(Edit tracking data)
══════════
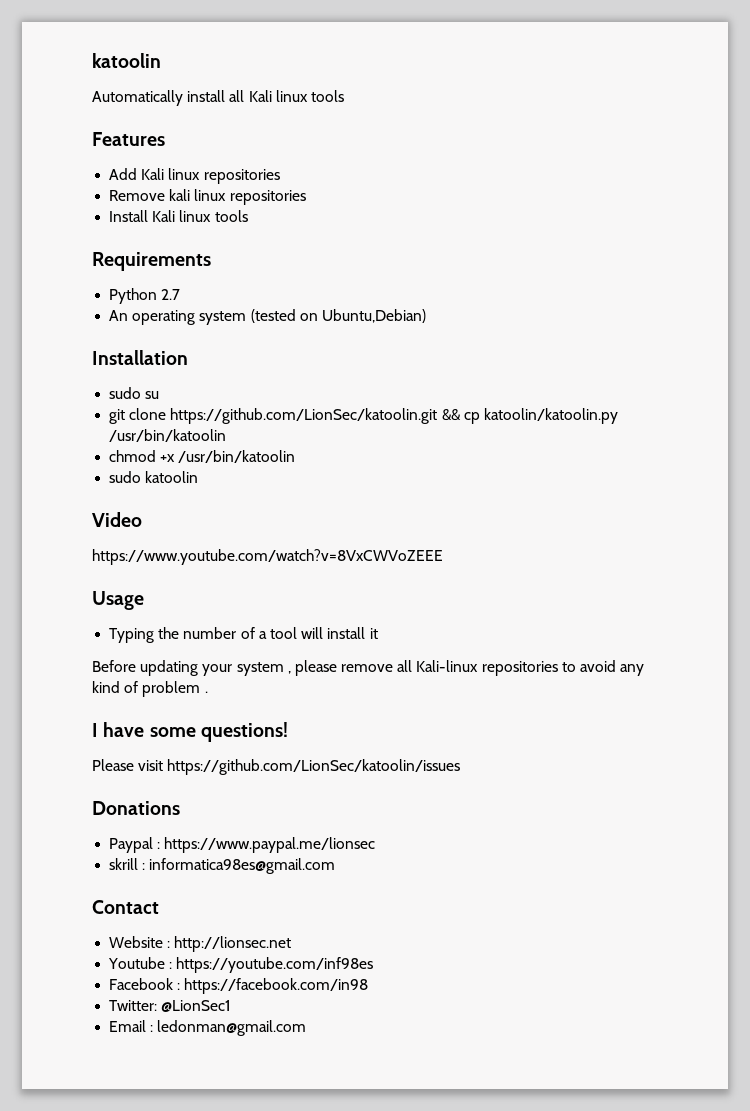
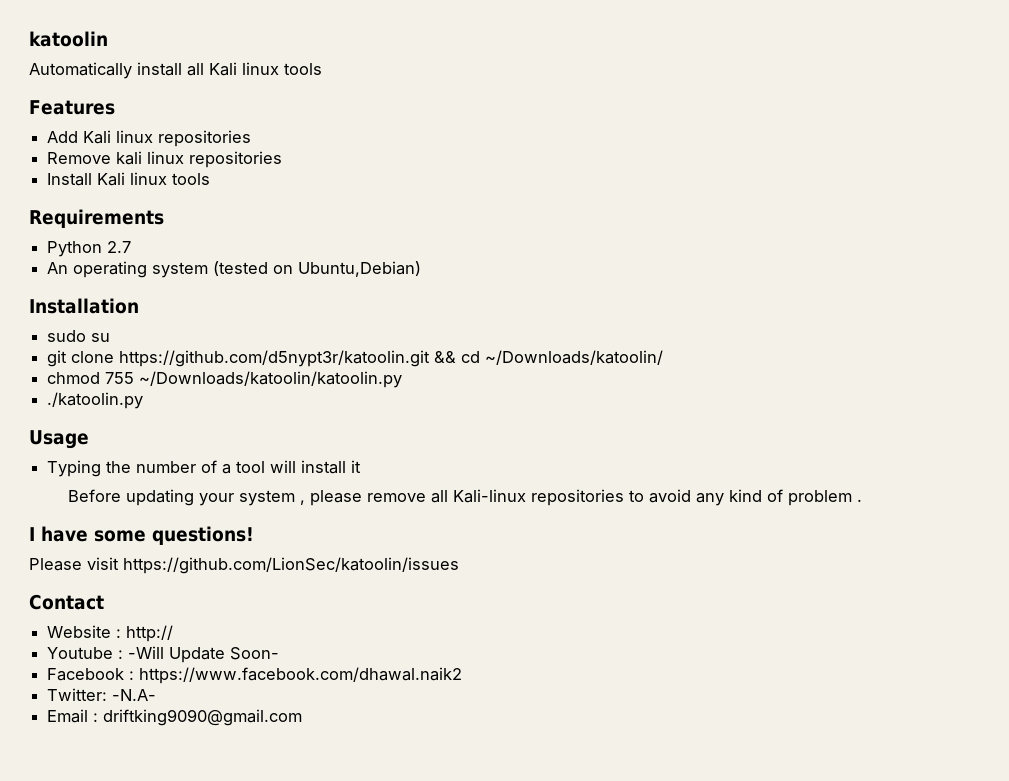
[170,408,618,424] [109,429,227,442] [109,450,296,463] [109,471,199,483] [92,512,142,527] [92,549,443,565] https://github.com/LionSec/katoolin.git && cp katoolin/katoolin.py /usr/bin/katoolin // chmod +x /usr/bin/katoolin // sudo katoolin // Video // https://www.youtube.com/watch?v=8VxCWVoZEEE -> [119,350,664,367] [47,371,403,388] [47,392,144,409] https://github.com/d5nypt3r/katoolin.git && cd ~/Downloads/katoolin/ // chmod 755 ~/Downloads/katoolin/katoolin.py // ./katoolin.py
[92,801,180,815] [109,837,376,853] [109,858,336,874] // Donations // Paypal : https://www.paypal.me/lionsec // skrill : informatica98es@gmail.com -> (459, 565) none
[174,936,292,952] http://lionsec.net -> [126,625,174,642] http://
[176,957,374,973] https://youtube.com/inf98es -> [128,646,280,663] -Will Update Soon-
[184,978,369,994] https://facebook.com/in98 -> [139,667,463,684] https://www.facebook.com/dhawal.naik2
[161,1000,232,1012] @LionSec1 -> [112,689,157,701] -N.A-
[157,1020,307,1036] ledonman@gmail.com -> [103,709,303,726] driftking9090@gmail.com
══════════
### Work item
Track down all lines above with the string "gmail" and copy them.

### Task output
[92,801,180,815] [109,837,376,853] [109,858,336,874] // Donations // Paypal : https://www.paypal.me/lionsec // skrill : informatica98es@gmail.com -> (459, 565) none
[157,1020,307,1036] ledonman@gmail.com -> [103,709,303,726] driftking9090@gmail.com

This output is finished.